Man of Steel
In 2006 Superman returned to the big screen. With a budget of $204 million and helmed by X-Men director Brian Singer, Superman Returns was meant to kickstart a new franchise, after the earlier series featuring Christopher Reeve crashed and burned in the ‘80s. The film was nowhere close to the sleeper-hit that Warner Bros wanted it to be. It had an excellent cast with Kate Bosworth as Lois Lane, Brandon Routh as Superman/Clarke Kent, and Kevin Spacey as the evil Lex Luthor, but it was badly paced, with little action and an over-emphasis on Superman's internal struggles. Despite good reviews the film's box office returns were a disappointment, and it took seven years for the Warner Bros executives to become adventurous enough to attempt to bring Superman into theatres once again, this time in Man of Steel, directed by Zack Schneider and written by David Goyer.
In this movie, Henry Cabill (The Tudors, Immortals) gives a believable performance as Superman. Amy Adams (The Muppets, The Fighter, Enchanted) does a good turn as Lois Lane. Michael Shannon (Premium Rush, Revolutionary Road, The Ice Man) depicts a truly villainous and psychotic General Zod. Russell Crowe (Gladiator, A Beautiful Mind, The Insider) portrays a wonderfully dignified Jor-el, Superman's natural father. Kevin Costner (Field of Dreams, Bull Durham, Water World) and Dianne Lane (Hollywoodland, Under the Tuscon Sun) give sympathetic performances as Superman's adoptive parents.
In terms of tone, the movie borrows heavily from Chrisopher Nolan's Dark Knight Trilogy, which makes sense given that Nolan also produced Man of Steel. The Superman depicted in this film is an angst-ridden outsider, having to keep a tight grip on his emotions lest he hurt a human being. It focuses on his upbringing by ma and pa Kent, who desperately seek to protect their adopted son from humans who may seek to harm him because of their fear of the unknown. Some of the best scenes in the movie show Clark Kent as a confused young boy living on the Kent farm. Cooper Timberline, the young actor who plays him, does a marvellous job.
It is an extremely cool movie, but it does have its problems. The first of which is that Superman doesn't fit well into a dark gritty universe such as that created by Nolan for The Dark Knight Rises. He simply isn't vulnerable enough. You find yourself asking why his parents would be so afraid that their indestructible son could possibly be harmed by puny humans. Why would a man who, for all intents and purposes, is invincible be so angst-ridden. It doesn't make much sense.

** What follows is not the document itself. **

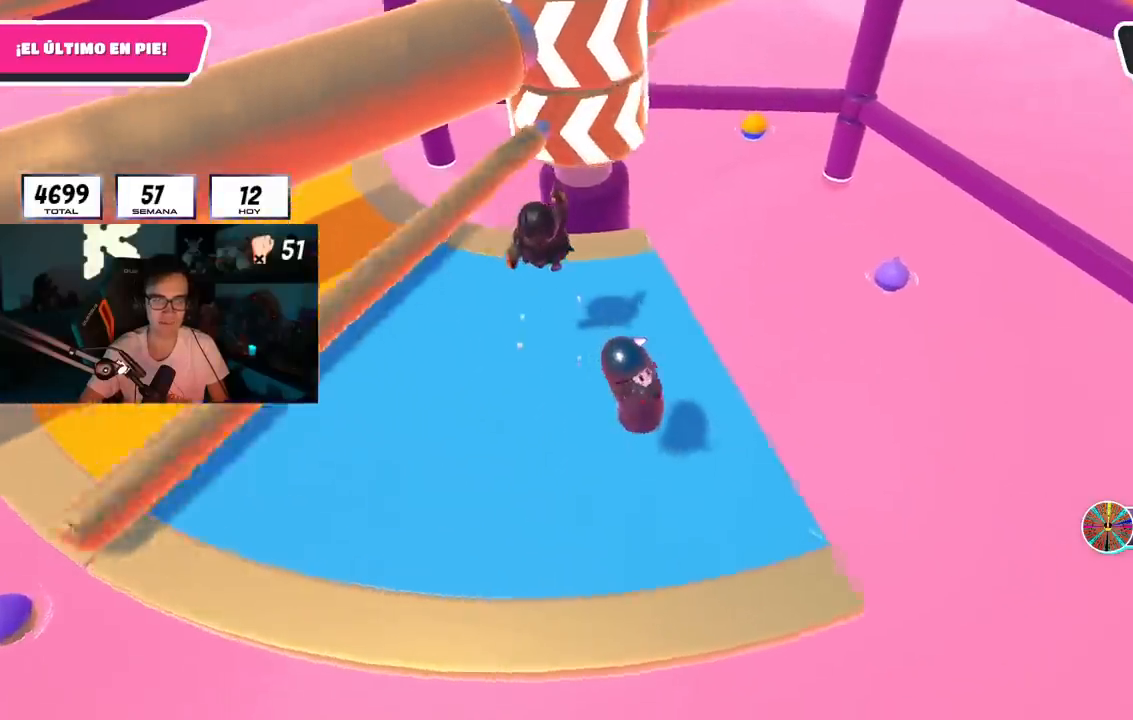
{"buttons": ["CROSS"], "left_stick": "down-left", "right_stick": "center", "events": [[184, "left_stick", "up"], [201, "right_stick", "down"], [284, "right_stick", "center"], [301, "left_stick", "right"], [401, "left_stick", "down"], [451, "left_stick", "down-left"], [468, "CROSS", "down"]]}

The difference between this film and Superman Returns is that there are so many more action sequences. As Superman gets to rise to the occasion to protect the earth from General Zod and his lackies, a group of villains that only he can defeat, the action becomes overwhelming, to the point that the sequences in the second half of the movie become boring and repetitive. There are so many explosions, so many collapsing buildings that the combat ceases to be engaging and starts to become annoyingly familiar.
This isn't a bad movie; however, given the many excellent superhero films that have come out over the past couple of years, I believe you might be better served by seeing movies like The Avengers or Iron Man.